The second thing is, I think we should support new, concrete recommendations. There is a new policy brief that drew on research like [our study] and others to outline three major areas of work to improve gender mainstreaming in the WHO’s health emergencies program and its related mechanisms.

Hopefully, that will guide member states to also follow suit, if the WHO is committing to these things in a more concrete, robust way.

And then the last thing is, I think we really need to remember that health security doesn’t occur in a vacuum. This inequity of leadership in COVID-19 task forces, it really is a symptom of a broken system, and we must draw from and link to lessons in other related fields, including peacemaking and justice, climate change, [and] economic well-being.

[T]his isn’t just a health issue. It’s not just a women’s issue. It is a global issue. And what we learned from here can impact so many other fields. This is just one part of the puzzle.

Laura Jung: To add to this, countries in the global North [are] experiencing a second wave […] and what we see is that the response has already changed from the first response that we saw in March–April, and it seems that many countries have chosen different priorities — for example, now there is a focus on keeping schools and keeping childcare facilities open, which was not the case in the first wave that we saw.

This is something that has definitely changed in many countries, and I think that also shows how the understanding on a political level has been changing over the [course] of this pandemic.

Irene Torres: I think that if we want to account for differences in gender, we also need to account for differences in cultures. […] What does including women mean in Arab countries or in some Asian countries?
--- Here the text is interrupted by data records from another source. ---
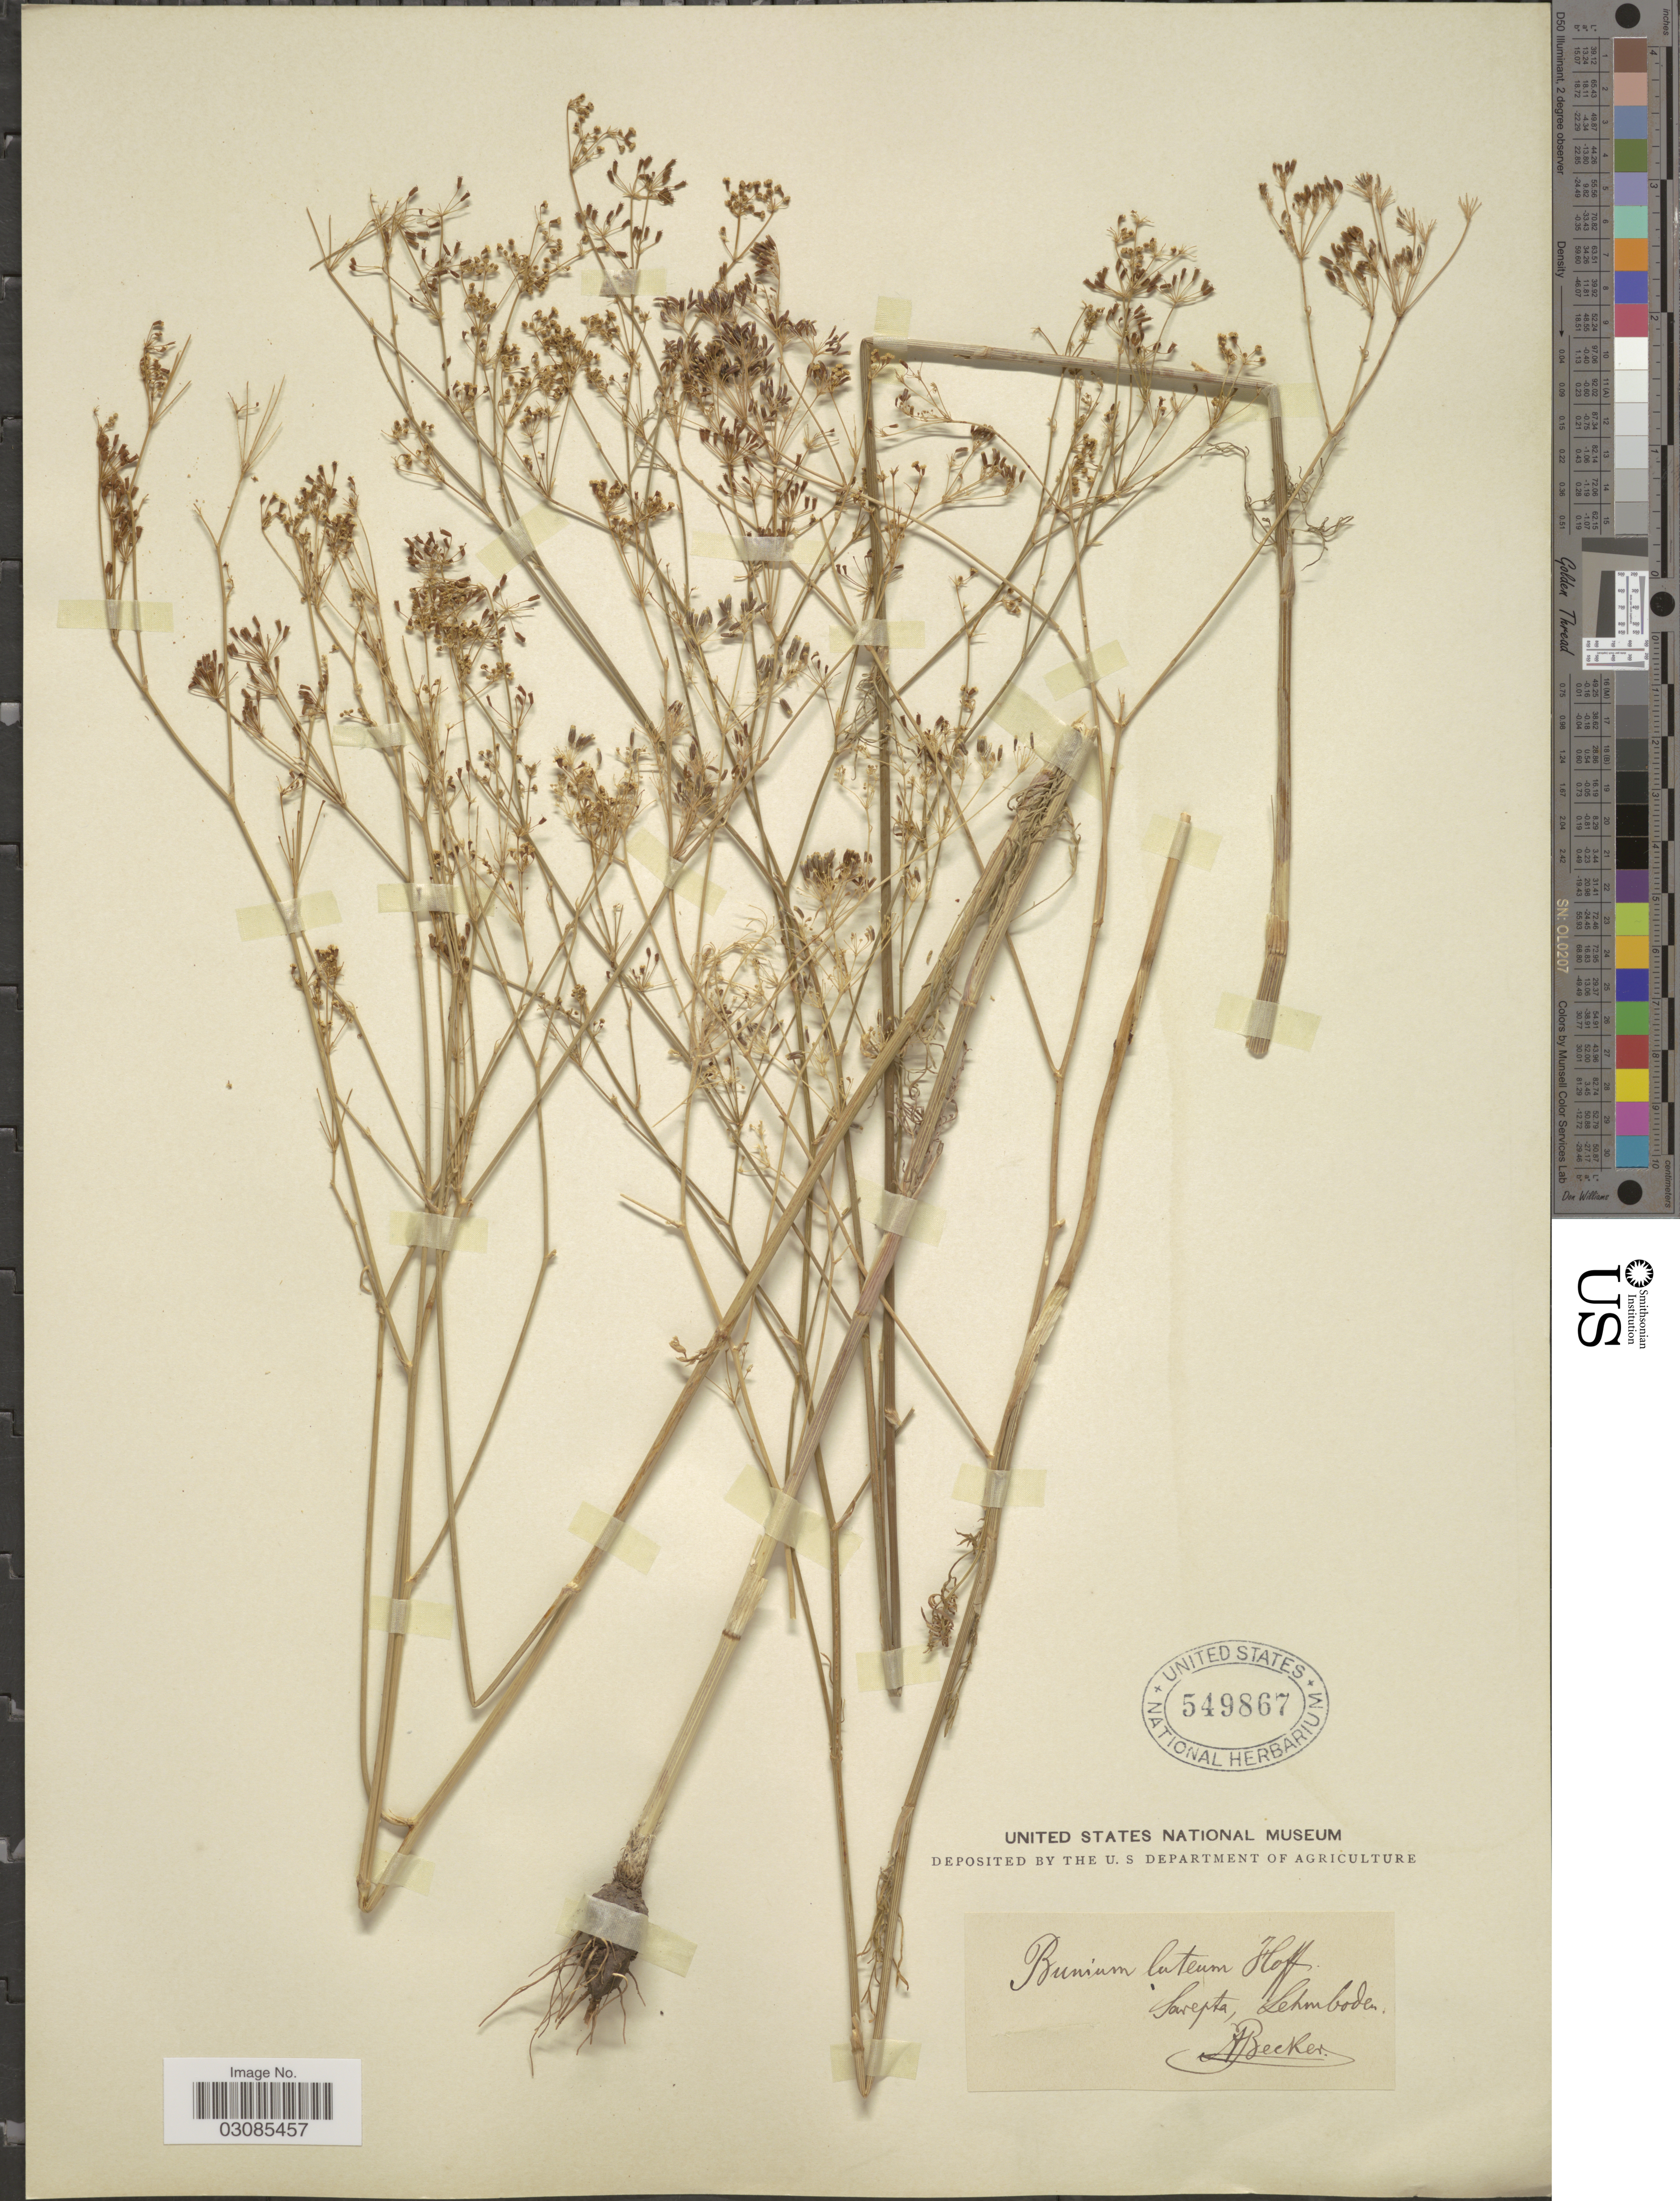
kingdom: Plantae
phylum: Tracheophyta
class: Magnoliopsida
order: Apiales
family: Apiaceae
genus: Bunium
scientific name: Bunium luteum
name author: M. Bieb. ex Hoffm.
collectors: A. Becker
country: Russian Federation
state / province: Volgograd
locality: Sarepta.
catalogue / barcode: US 549867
So we cannot prescribe a recipe or prescription to solve this.

And I think that’s the whole point of diversity in the response, of having women, men, ethnic minorities, Indigenous populations, vulnerable populations, disenfranchised, excluded populations [included, but also acknowledging] that countries in diverse regions of the world are diverse. And we need to account for that and figure out: [Given] this diversity in these cultural landscapes — what is possible to do, and how?

Sara Dada: I just want to reiterate that the context matters and that our job isn’t done when there’re more women sitting at the table. There’s so much more that we need to do for a really holistic transformation of the way we govern, and [there’s] more than just two types of people out there, and we won’t really have a fair and equitable response until we are truly considering differences in age, race, religion, ability — everything across the board.